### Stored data
########
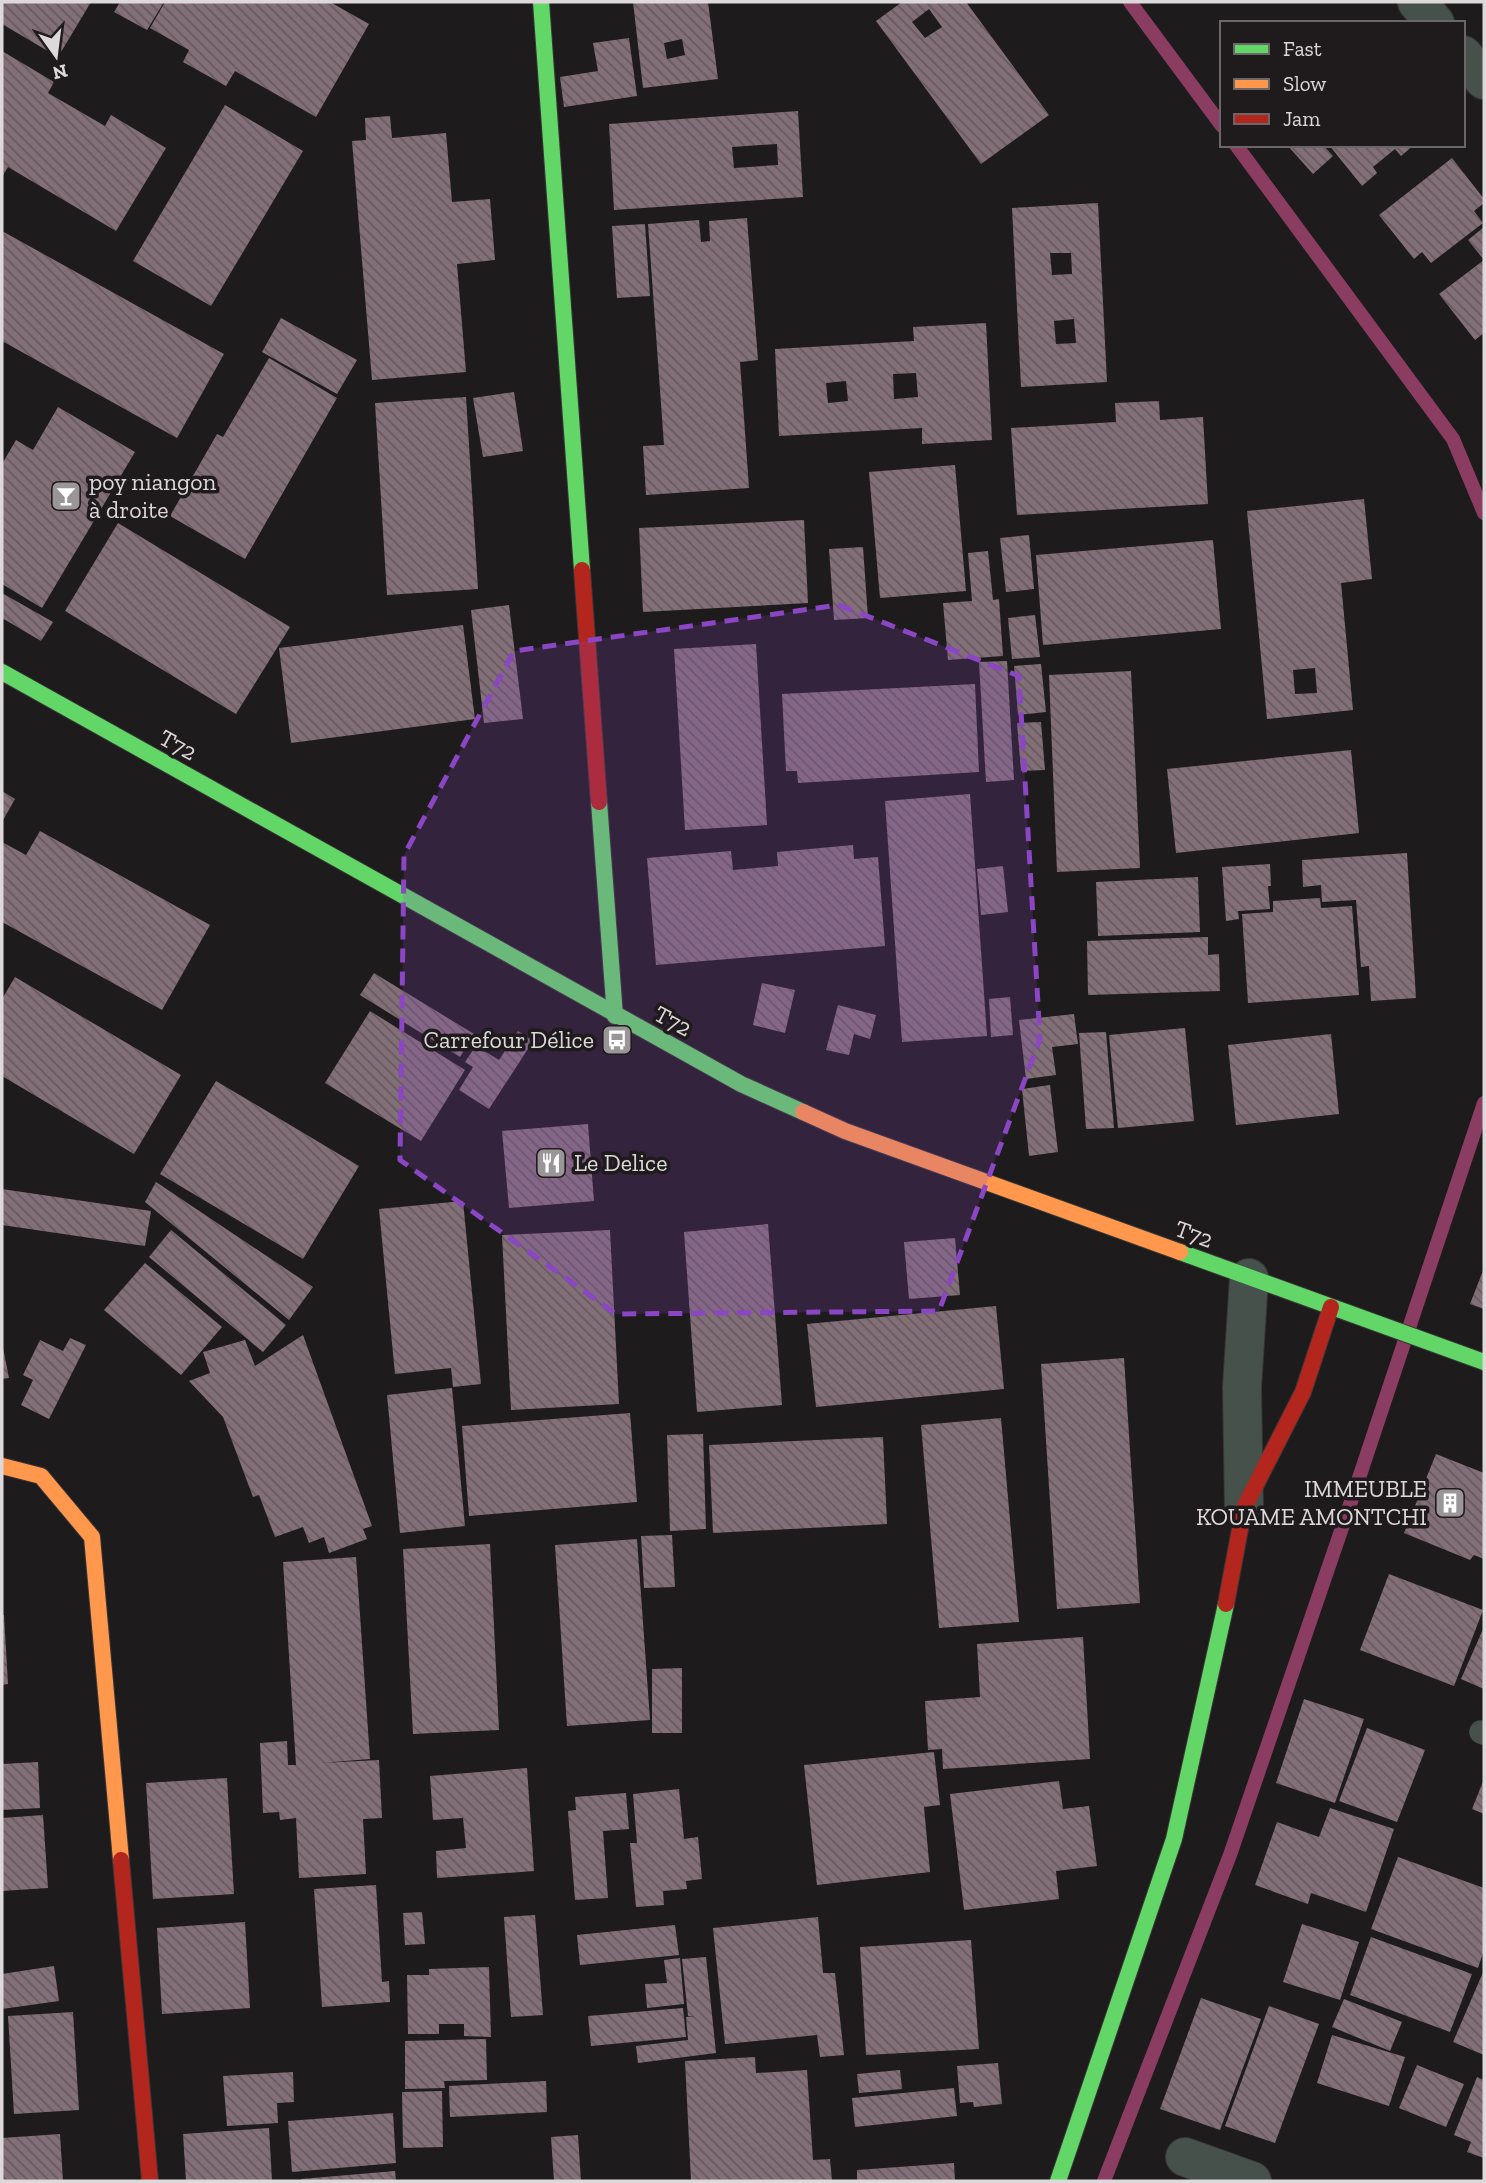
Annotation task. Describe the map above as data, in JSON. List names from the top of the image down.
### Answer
{
  "streets": {
    "street": ["T72"]
  },
  "places": {
    "bar": ["poy niangon à droite"],
    "bus stop": ["Carrefour Délice"],
    "restaurant": ["Le Delice"],
    "building": ["IMMEUBLE KOUAME AMONTCHI"]
  },
  "legend": ["Fast", "Slow", "Jam"],
  "north": "bottom"
}
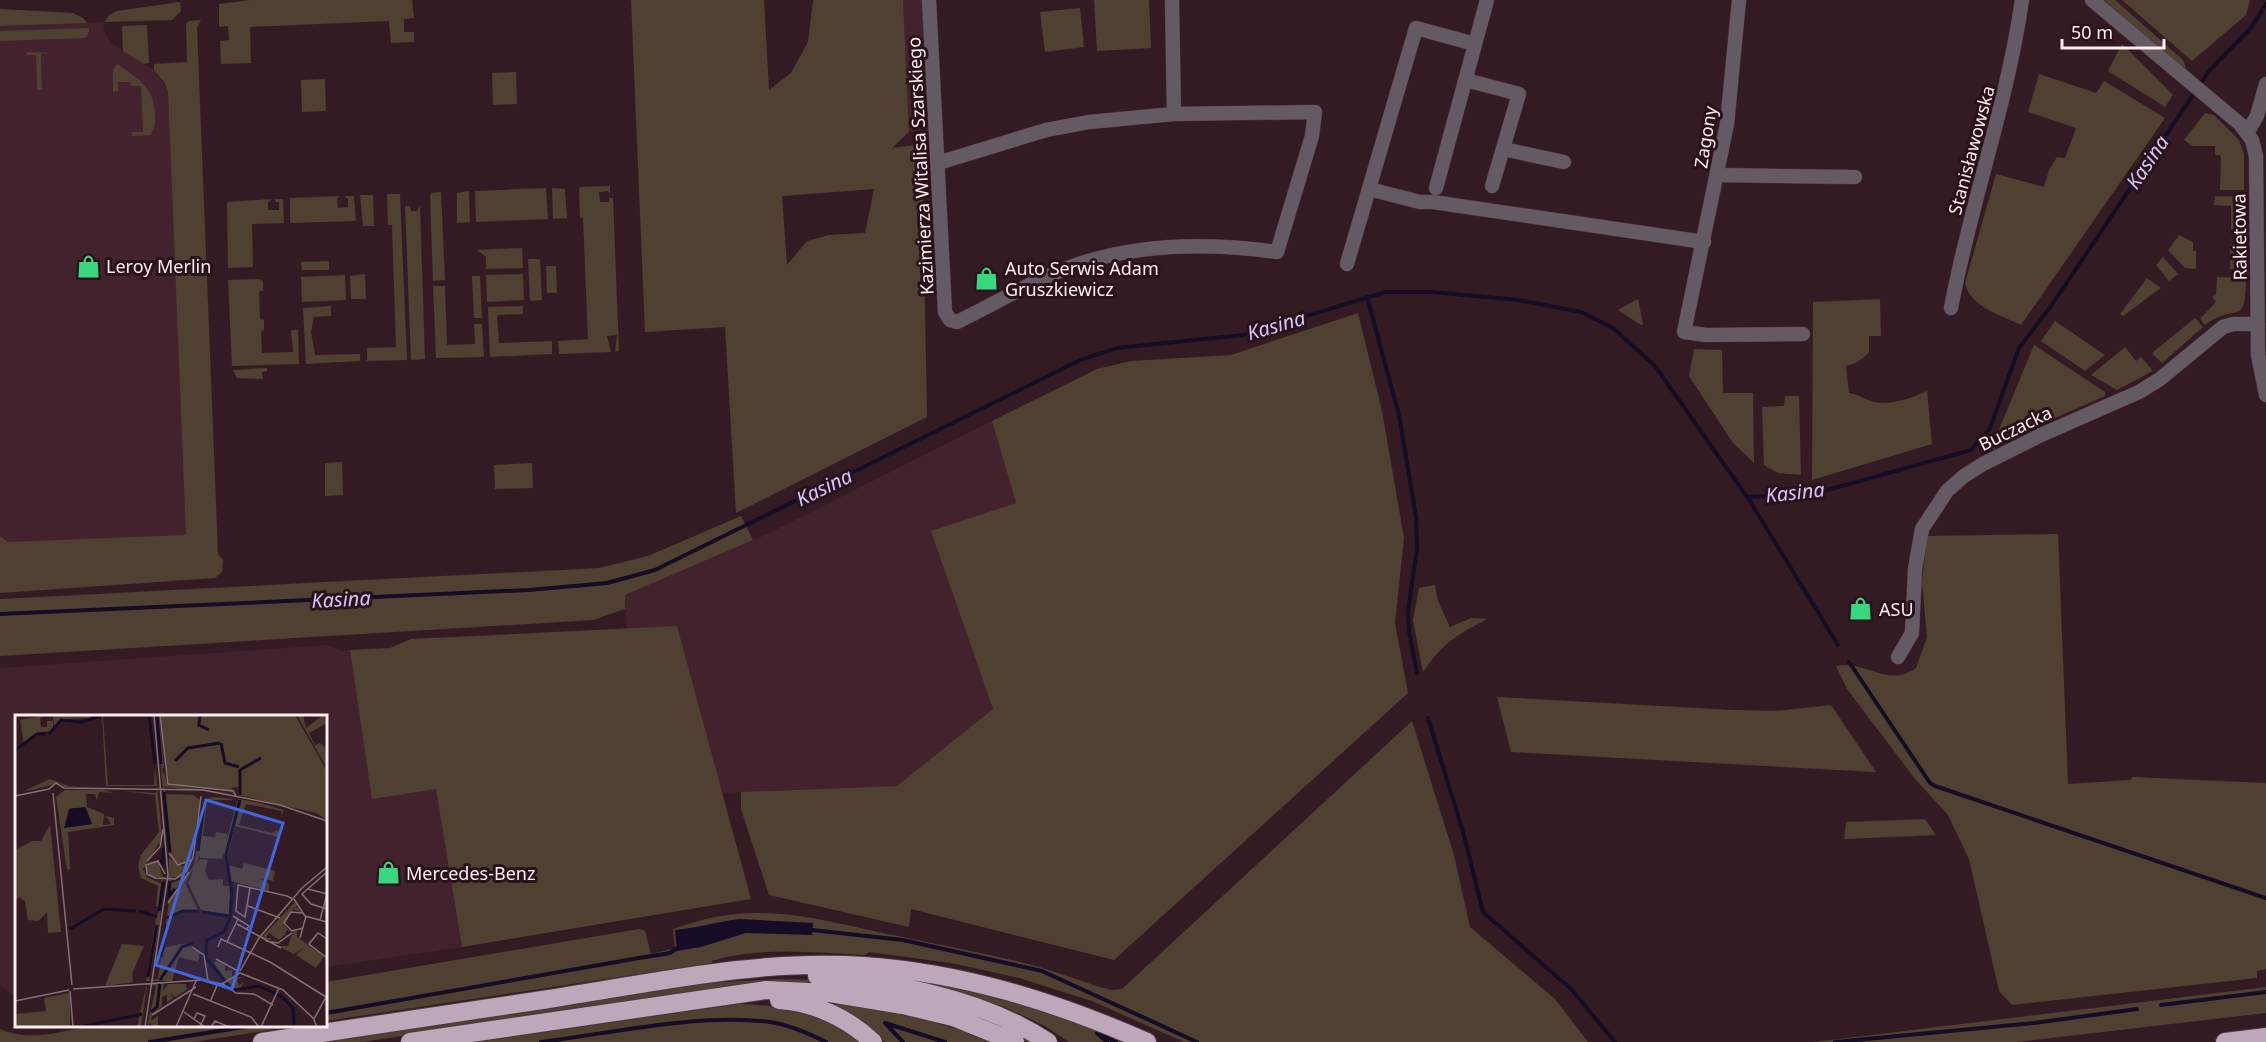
########
### ASSIGNED TASK
In transcribing the lines above, omit the images and keep all else exact.

### SOLUTION FOR THIS PROBLEM
Annotation task. Describe the map above as data, in JSON. List names from the top of the image down.
### Answer
{
  "streets": {
    "street": ["T72"]
  },
  "places": {
    "bar": ["poy niangon à droite"],
    "bus stop": ["Carrefour Délice"],
    "restaurant": ["Le Delice"],
    "building": ["IMMEUBLE KOUAME AMONTCHI"]
  },
  "legend": ["Fast", "Slow", "Jam"],
  "north": "bottom"
}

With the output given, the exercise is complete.